Upon arrival at p/u location, do you immediately text or call the customer? If not, how long do you wait??

When the client approaches the car, do you get out / open the door for them? Let them hop in themselves? Introduce yourself and/or add a handshake? How do you introduce yourself? Are you formal (Mr. Mrs.), or casual (Hey, what's up!)

Do you always enter it into your GPS? 

Do you offer bottled water? What size? Do you have it in the cup holders ready for them, or have it stored somewhere in the vehicle? Do you offer anything other than bottled water??

Before departing do you ask if passengers are buckled in? Anything else important to add before driving away??
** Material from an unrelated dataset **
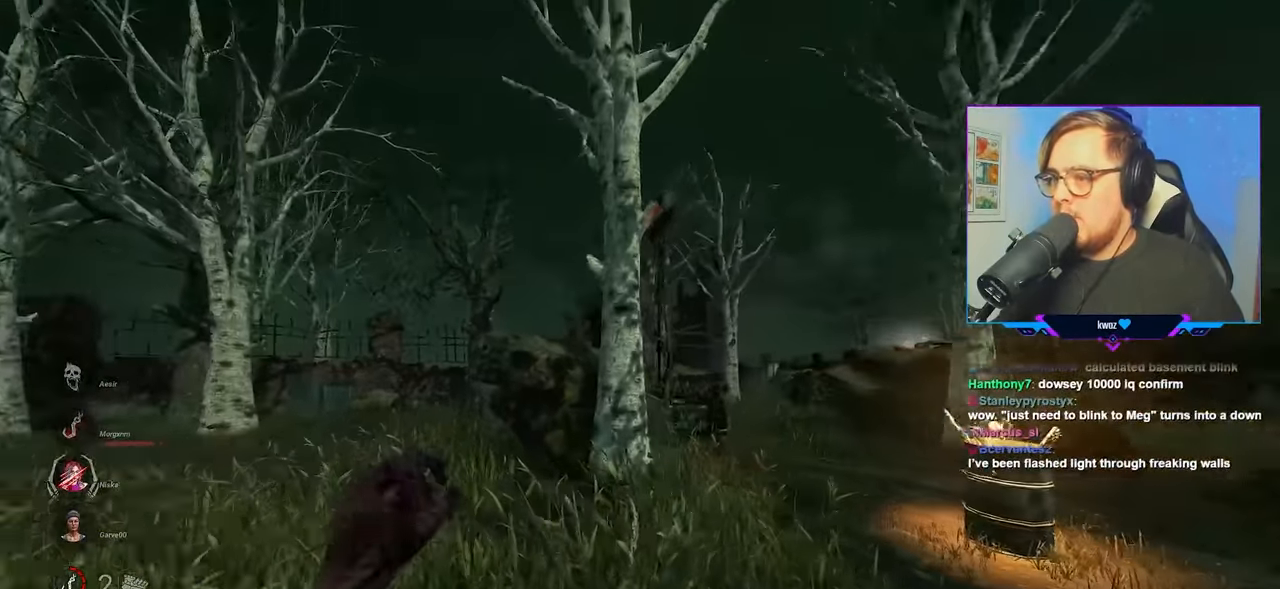
{"keys": ["d", "w"], "mouse": ["right"], "mouse_move": "still", "events": []}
Upon arrival, do you hop out / open pax door? Do you ask that they not forget anything (i.e. cell phones). Do you reference the star rating??
I'm sure there are a hundred other subtleties or side-bars I'm forgetting so feel free to add. I'm hoping this results in a basic checklist I can print out and use / reference for better, more consistent service; hopefully improving mysterious star ratings!


----------



## Orlando_Driver (Jul 14, 2014)

No to all...


----------



## StephenJBlue (Sep 23, 2014)

Use the app to contact. You've arrived.
GPS? No. I use the phone, but otoh, I know my city extremely well.
Water/Candy? Hell no. Some drivers do, but I see no difference in my ratings and with rate-cuts, have no desire to spend.
Seat Belts.. yes.
I only open doors for the elderly. 
Introductions? Kind of. But nothing formal.


----------



## Oc_DriverX (Apr 29, 2014)

ValleyUber! said:


> ...
> Do you reference the star rating??
> ...


I believe its considered bad form for you to bring up the ratings. Its looked down on as pandering.


----------



## London UberExec Driver (Jul 8, 2014)

ValleyUber! said:


> Upon arrival at p/u location, do you immediately text or call the customer? If not, how long do you wait??
> 
> When the client approaches the car, do you get out / open the door for them? Let them hop in themselves? Introduce yourself and/or add a handshake? How do you introduce yourself? Are you formal (Mr. Mrs.), or casual (Hey, what's up!)
> 
> ...



No. I press "Arrived" when I arrive at the pick up. If they don't appear in 5 min, then I call. If they don't answer the phone, and after another 5 min, if they still haven't appeared, I will drive off, and cancel with no show. There's no need to call a second time. The customer can see where you are, and when you arrive by looking at their phone. They are notified, when you hit "Arrived". It's basic courtesy on their part to be able to answer the phone, when they request a car, in case the driver needs to be get hold of the passenger if there's a problem en route to the pick up. 


Depends on circumstances: if they have luggage, proximity of fast moving traffic, if they're already by the kerb and looks like they're in a hurry. There's no need to introduce yourself and shake their hands (unless they offer) I don't expect waiters or shop staff to do it..


Usually, even if I know where I'm going, in case of any traffic delays on the way, and I can act accordingly. I do this first, before starting the trip . 


Bottled water is in the door, for the passengers to help themselves. Evian 330ml. The bigger 500ml ones won't fit in the door pockets. There are tissues in the door pockets as well. Toffees in the little ashtray in the middle of the front seats. Magazines in the front seat pockets - usually pick them up in an airport lounge, whenever I fly, Time, Bloomberg Businessweek, New Statesman, National Geographic, etc.. I also have a couple of subscriptions, which I often wait until there's an offer before renewing (GQ, Tatler, Vanity Fair, etc.).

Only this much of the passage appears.